START EXTRACTED RECORDS

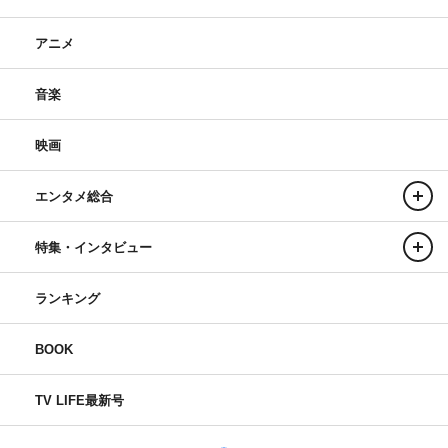
吉沢朱音・撮影：カノウリョウマ
池田メルダ・撮影：前田立
アニメ
音楽
映画
エンタメ総合
＃ババババンビ
吉沢朱音
特集・インタビュー
池田メルダ
ランキング
BOOK
TV LIFE最新号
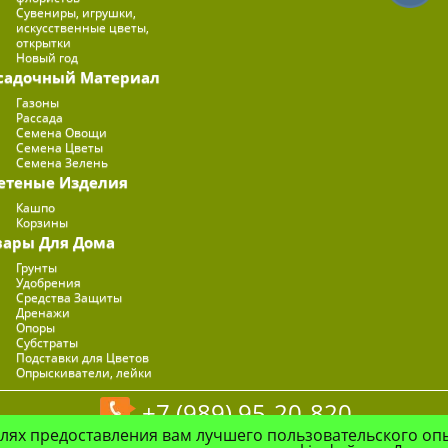
Сувениры, игрушки,
искусственные цветы,
открытки
Новый год
садочный Материал
Газоны
Рассада
Семена Овощи
Семена Цветы
Семена Зелень
етеные Изделия
Кашпо
Корзины
вары Для Дома
Грунты
Удобрения
Средства Защиты
Дренажи
Опоры
Субстраты
Подставки для Цветов
Опрыскиватели, лейки
+7 (989) 95-20-820
елях предоставления вам лучшего пользовательского оп
© Цветочная Компания "Флоранж", 2026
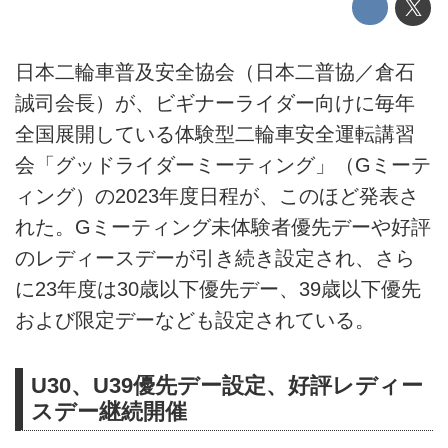
日本二輪車普及安全協会（日本二普協／倉石
誠司会長）が、ビギナーライダー向けに毎年
全国展開している体験型二輪車安全運転講習
会「グッドライダーミーティング」（Gミーテ
ィング）の2023年度日程が、このほど発表さ
れた。Gミーティング未体験者優先デーや好評
のレディースデーが引き続き設定され、さら
に23年度は30歳以下優先デー、39歳以下優先
および限定デーなども設定されている。
U30、U39優先デー設定、好評レディー
スデー継続開催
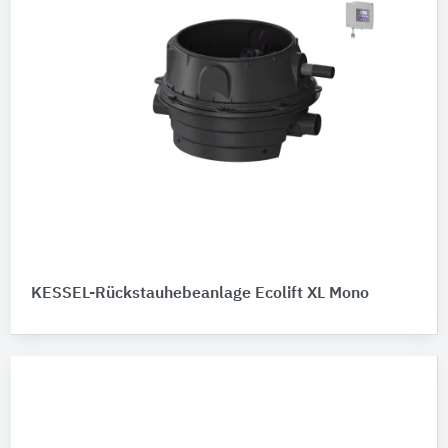
KESSEL-Rückstauhebeanlage Ecolift XL Mono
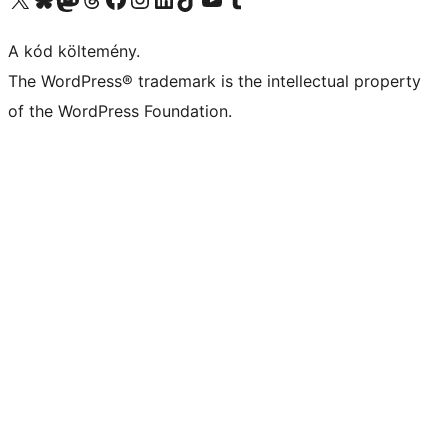
A kód költemény.
The WordPress® trademark is the intellectual property
of the WordPress Foundation.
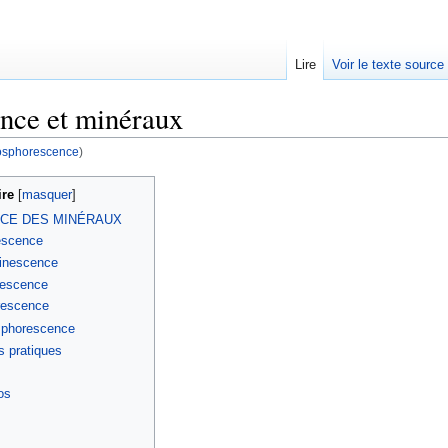
Lire
Voir le texte source
nce et minéraux
sphorescence
)
rechercher
re
[
masquer
]
NCE DES MINÉRAUX
escence
inescence
nescence
rescence
phorescence
s pratiques
os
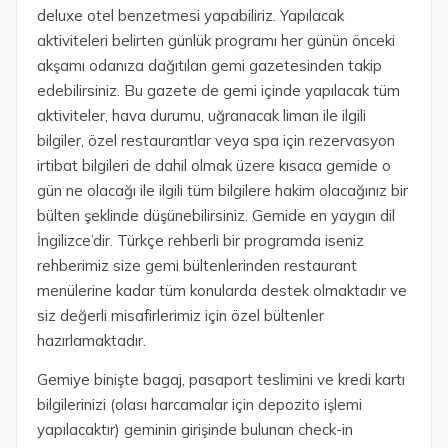
deluxe otel benzetmesi yapabiliriz. Yapılacak
aktiviteleri belirten günlük programı her günün önceki
akşamı odanıza dağıtılan gemi gazetesinden takip
edebilirsiniz. Bu gazete de gemi içinde yapılacak tüm
aktiviteler, hava durumu, uğranacak liman ile ilgili
bilgiler, özel restaurantlar veya spa için rezervasyon
irtibat bilgileri de dahil olmak üzere kısaca gemide o
gün ne olacağı ile ilgili tüm bilgilere hakim olacağınız bir
bülten şeklinde düşünebilirsiniz. Gemide en yaygın dil
İngilizce’dir. Türkçe rehberli bir programda iseniz
rehberimiz size gemi bültenlerinden restaurant
menülerine kadar tüm konularda destek olmaktadır ve
siz değerli misafirlerimiz için özel bültenler
hazırlamaktadır.
Gemiye binişte bagaj, pasaport teslimini ve kredi kartı
bilgilerinizi (olası harcamalar için depozito işlemi
yapılacaktır) geminin girişinde bulunan check-in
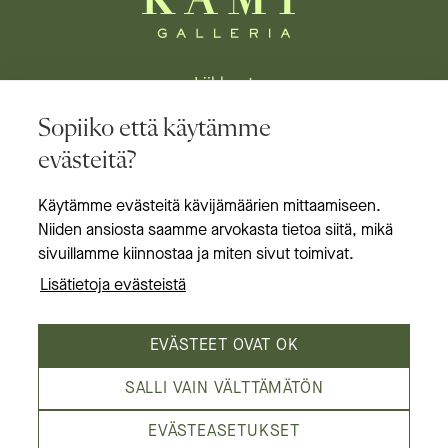
Liikkeet
Sopiiko että käytämme
Ravintolat
evästeitä?
Tapahtumat & edut
Käytämme evästeitä kävijämäärien mittaamiseen.
Aukioloajat
Niiden ansiosta saamme arvokasta tietoa siitä, mikä
Tietoa meistä
sivuillamme kiinnostaa ja miten sivut toimivat.
Lisätietoja evästeistä
EVÄSTEET OVAT OK
SALLI VAIN VÄLTTÄMÄTÖN
Kämp Galleria on Helsingin laadukkain
EVÄSTEASETUKSET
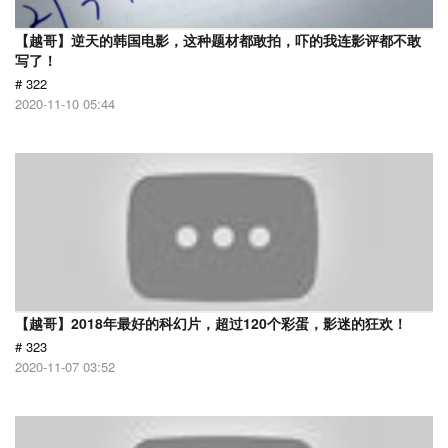
【越哥】逆天的韩国电影，这种题材都敢拍，吓的我连影评都不敢
写了！
# 322
2020-11-10 05:44
【越哥】2018年最好的科幻片，超过120个彩蛋，影迷的狂欢！
# 323
2020-11-07 03:52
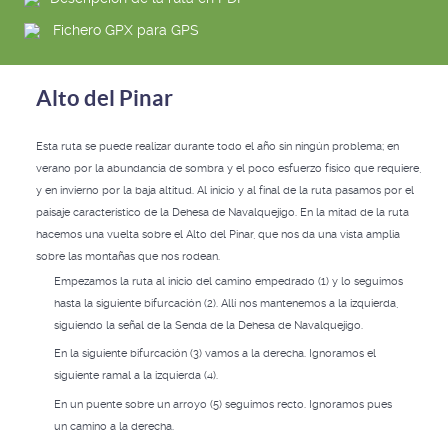
Fichero GPX para GPS
Alto del Pinar
Esta ruta se puede realizar durante todo el año sin ningún problema; en
verano por la abundancia de sombra y el poco esfuerzo físico que requiere,
y en invierno por la baja altitud. Al inicio y al final de la ruta pasamos por el
paisaje característico de la Dehesa de Navalquejigo. En la mitad de la ruta
hacemos una vuelta sobre el Alto del Pinar, que nos da una vista amplia
sobre las montañas que nos rodean.
Empezamos la ruta al inicio del camino empedrado (1) y lo seguimos
hasta la siguiente bifurcación (2). Allí nos mantenemos a la izquierda,
siguiendo la señal de la Senda de la Dehesa de Navalquejigo.
En la siguiente bifurcación (3) vamos a la derecha. Ignoramos el
siguiente ramal a la izquierda (4).
En un puente sobre un arroyo (5) seguimos recto. Ignoramos pues
un camino a la derecha.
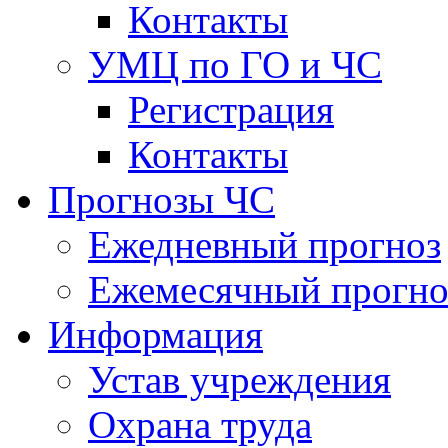
Контакты
УМЦ по ГО и ЧС
Регистрация
Контакты
Прогнозы ЧС
Ежедневный прогноз
Ежемесячный прогно
Информация
Устав учреждения
Охрана труда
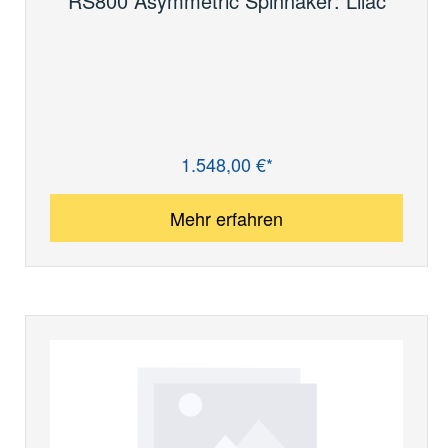
RS800 Asymmetric Spinnaker: Lilac
1.548,00 €*
Regulärer Preis:
Mehr erfahren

END EXTRACTED RECORDS

ASSIGNMENT: A faithful transcription of the material, with no pictures, is the expected result.

YOUR RESPONSE:
吉沢朱音・撮影：カノウリョウマ
池田メルダ・撮影：前田立
アニメ
音楽
映画
エンタメ総合
＃ババババンビ
吉沢朱音
特集・インタビュー
池田メルダ
ランキング
BOOK
TV LIFE最新号
Сувениры, игрушки,
искусственные цветы,
открытки
Новый год
садочный Материал
Газоны
Рассада
Семена Овощи
Семена Цветы
Семена Зелень
етеные Изделия
Кашпо
Корзины
вары Для Дома
Грунты
Удобрения
Средства Защиты
Дренажи
Опоры
Субстраты
Подставки для Цветов
Опрыскиватели, лейки
+7 (989) 95-20-820
елях предоставления вам лучшего пользовательского оп
© Цветочная Компания "Флоранж", 2026
日本二輪車普及安全協会（日本二普協／倉石
誠司会長）が、ビギナーライダー向けに毎年
全国展開している体験型二輪車安全運転講習
会「グッドライダーミーティング」（Gミーテ
ィング）の2023年度日程が、このほど発表さ
れた。Gミーティング未体験者優先デーや好評
のレディースデーが引き続き設定され、さら
に23年度は30歳以下優先デー、39歳以下優先
および限定デーなども設定されている。
U30、U39優先デー設定、好評レディー
スデー継続開催
KESSEL-Rückstauhebeanlage Ecolift XL Mono
A kód költemény.
The WordPress® trademark is the intellectual property
of the WordPress Foundation.
Lire
Voir le texte source
nce et minéraux
sphorescence
)
rechercher
re
[
masquer
]
NCE DES MINÉRAUX
escence
inescence
nescence
rescence
phorescence
s pratiques
os
deluxe otel benzetmesi yapabiliriz. Yapılacak
aktiviteleri belirten günlük programı her günün önceki
akşamı odanıza dağıtılan gemi gazetesinden takip
edebilirsiniz. Bu gazete de gemi içinde yapılacak tüm
aktiviteler, hava durumu, uğranacak liman ile ilgili
bilgiler, özel restaurantlar veya spa için rezervasyon
irtibat bilgileri de dahil olmak üzere kısaca gemide o
gün ne olacağı ile ilgili tüm bilgilere hakim olacağınız bir
bülten şeklinde düşünebilirsiniz. Gemide en yaygın dil
İngilizce’dir. Türkçe rehberli bir programda iseniz
rehberimiz size gemi bültenlerinden restaurant
menülerine kadar tüm konularda destek olmaktadır ve
siz değerli misafirlerimiz için özel bültenler
hazırlamaktadır.
Gemiye binişte bagaj, pasaport teslimini ve kredi kartı
bilgilerinizi (olası harcamalar için depozito işlemi
yapılacaktır) geminin girişinde bulunan check-in
Liikkeet
Sopiiko että käytämme
Ravintolat
evästeitä?
Tapahtumat & edut
Käytämme evästeitä kävijämäärien mittaamiseen.
Aukioloajat
Niiden ansiosta saamme arvokasta tietoa siitä, mikä
Tietoa meistä
sivuillamme kiinnostaa ja miten sivut toimivat.
Lisätietoja evästeistä
EVÄSTEET OVAT OK
SALLI VAIN VÄLTTÄMÄTÖN
Kämp Galleria on Helsingin laadukkain
EVÄSTEASETUKSET
【越哥】逆天的韩国电影，这种题材都敢拍，吓的我连影评都不敢
写了！
# 322
2020-11-10 05:44
【越哥】2018年最好的科幻片，超过120个彩蛋，影迷的狂欢！
# 323
2020-11-07 03:52
Fichero GPX para GPS
Alto del Pinar
Esta ruta se puede realizar durante todo el año sin ningún problema; en
verano por la abundancia de sombra y el poco esfuerzo físico que requiere,
y en invierno por la baja altitud. Al inicio y al final de la ruta pasamos por el
paisaje característico de la Dehesa de Navalquejigo. En la mitad de la ruta
hacemos una vuelta sobre el Alto del Pinar, que nos da una vista amplia
sobre las montañas que nos rodean.
Empezamos la ruta al inicio del camino empedrado (1) y lo seguimos
hasta la siguiente bifurcación (2). Allí nos mantenemos a la izquierda,
siguiendo la señal de la Senda de la Dehesa de Navalquejigo.
En la siguiente bifurcación (3) vamos a la derecha. Ignoramos el
siguiente ramal a la izquierda (4).
En un puente sobre un arroyo (5) seguimos recto. Ignoramos pues
un camino a la derecha.
Контакты
УМЦ по ГО и ЧС
Регистрация
Контакты
Прогнозы ЧС
Ежедневный прогноз
Ежемесячный прогно
Информация
Устав учреждения
Охрана труда
RS800 Asymmetric Spinnaker: Lilac
1.548,00 €*
Regulärer Preis:
Mehr erfahren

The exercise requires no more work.